• **Source text**:

Distributed - Intro

Multi-Processor Interconnection

In the book, Omega and Butterfly are introduced. Their specific rules of connection are not easy to see, but following some general points:

What is "address"?
How many input and how many output?
How many stages?
When a signal arrives at certain stage's certain switch, what will happen?

Definitions

Parallelism or speedup of a program on a specific system: $\frac{T(1)}{T(n)}$
Parallelism within a parallel/distributed program: $\frac{T_{productive}}{T_{productive} + T_{waiting}}$
Concurrency of a program: $\frac{N_{local}}{N_{local} + N_{shared}}$
Granularity of a program: $\frac{N_{computation}}{N_{communication}}$

Network OS: Run on loosely coupled processors, running loosely coupled software
Distributed OS: Run on loosely coupled processors, running tightly coupled software
Multi-Processor OS: Run on tightly coupled processors, running tightly coupled software

Primitives

Blocking: Controls returns to the invoking process after the processing for the primitive completes
Sync: A Send or a Receive primitive is synchronous if both handshake with each other
Async: A Send is async if control returns back to the invoking process after the data item to be send has been copied out of the user-specified buffer
Non-blocking: Control returns after invoking immediately. A handle will be returned, which can be checked or wait.

A nice picture:

Sync versus async executions:

Async:
- No processor synchrony and no bound on the drift rate of processor clocks
- Message delays are finite but unbounded
- There is no upper bound on the time taken by a process to execute a step
Sync: Except for the above aspects, synchronous executions are also staged.

• **Extracted entries**:
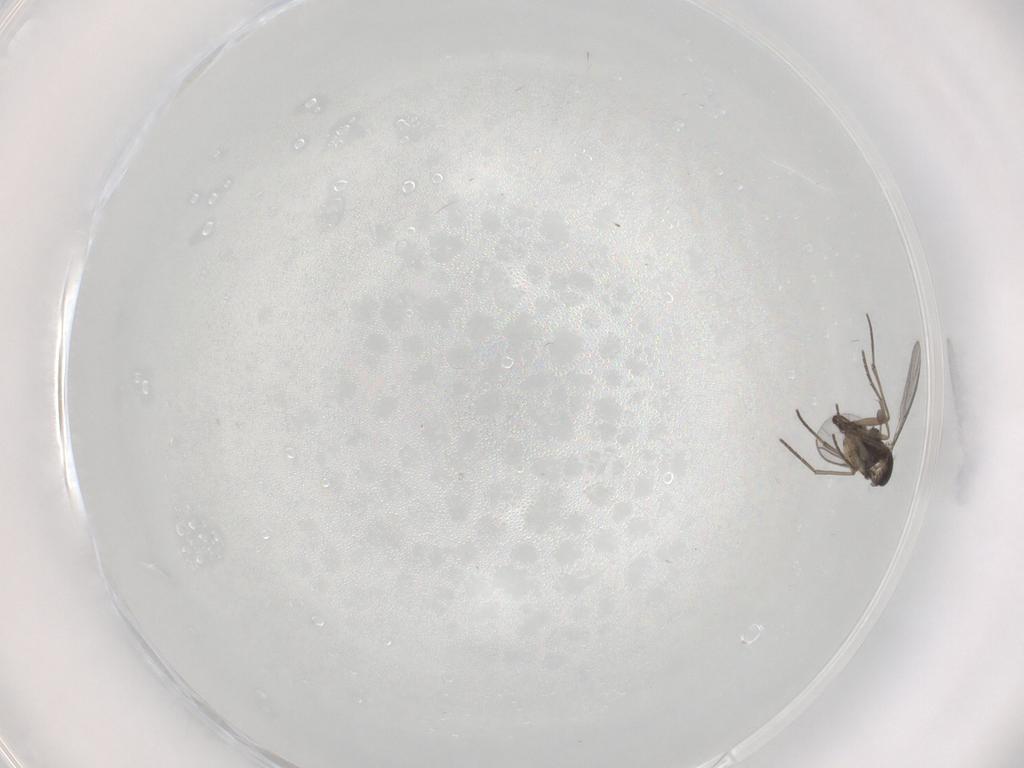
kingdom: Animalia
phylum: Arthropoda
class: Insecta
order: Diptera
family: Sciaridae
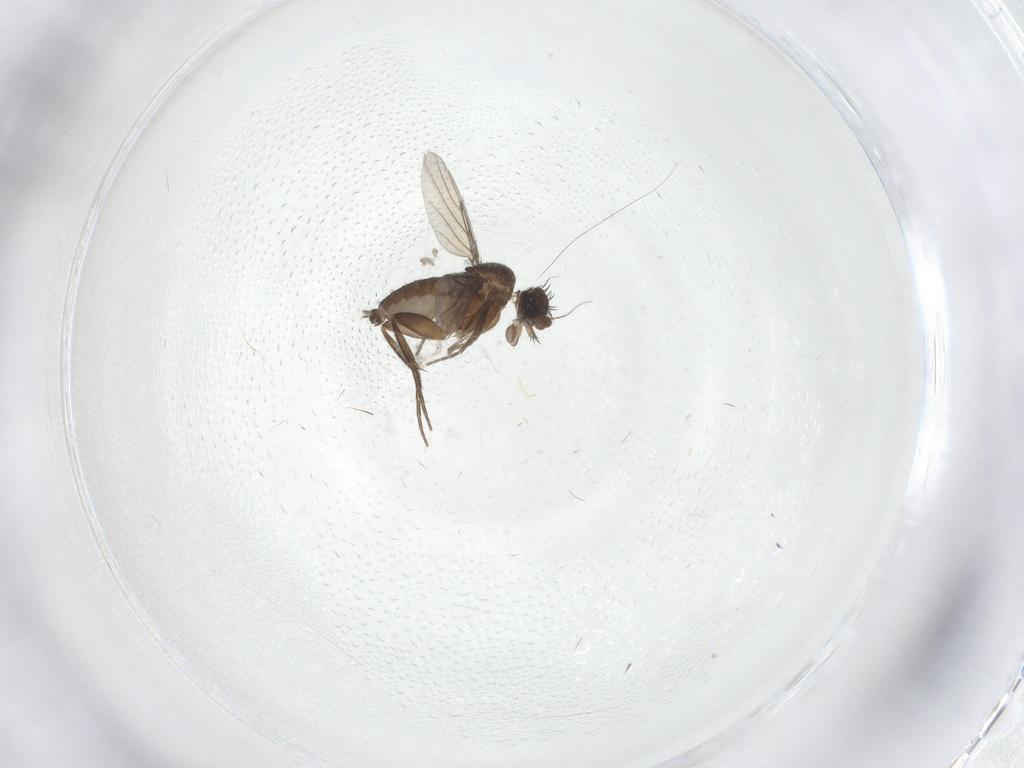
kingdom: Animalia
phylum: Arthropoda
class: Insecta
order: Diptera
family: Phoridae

• **Work instruction 1**: In the distributed systems notes, what kind of processors and software does a distributed OS run on?
• **Work instruction 2**: According to the distributed systems notes, what makes a Send primitive asynchronous?
• **Work instruction 3**: Continue the distributed systems notes from the point where they stop.

• **Response box 1**: It runs on loosely coupled processors, running tightly coupled software.

• **Response box 2**: A Send counts as asynchronous when control returns to the invoking process after the data item to be sent has been copied out of the user-specified buffer.

• **Response box 3**:
Emulating S → A is trivial, but A → S needs a synchronizer.

Distributed systems challenges from a system perspective

Communication: RPC, ROI, Message-Oriented, Stream-Oriented
Processes: Process Management, Code Migration, Design of software and mobile agents
Naming
Synchronization: Mutual exclusion, leader election, clock synchronization, global state
Data storage and access: Fast, Scalable, Distributed
Consistency and replication: For faster access, we use replicas/caches. Example issue: deciding the level of granularity of data access.
Fault tolerance: Process resilience, reliable communication, distributed commit, checkpointing and recovery, agreement and consensus, failure detection, and self-stabilization.
Security: various aspects of cryptography, secure channels, access control, key management – generation and distribution, authorization, and secure group management.
Applications Programming Interface (API) and transparency

Algorithmic challenges in distributed computing

Execution models:
1. Interleaving
2. Partial Order
3. I/O automata
4. TLA (temporal logic of actions)
Efficient distributed graph algorithms is of paramount importance.
Time and global state in a distributed system.
Synchronization/coordination mechanisms.
Group communication, multicast, and ordered message delivery.
Monitoring distributed events and predicates
Distributed program design and verification tools
Debugging distributed programs
Data replication, consistency models, and caching

Exercise

What are the main differences between a parallel system and a distributed system?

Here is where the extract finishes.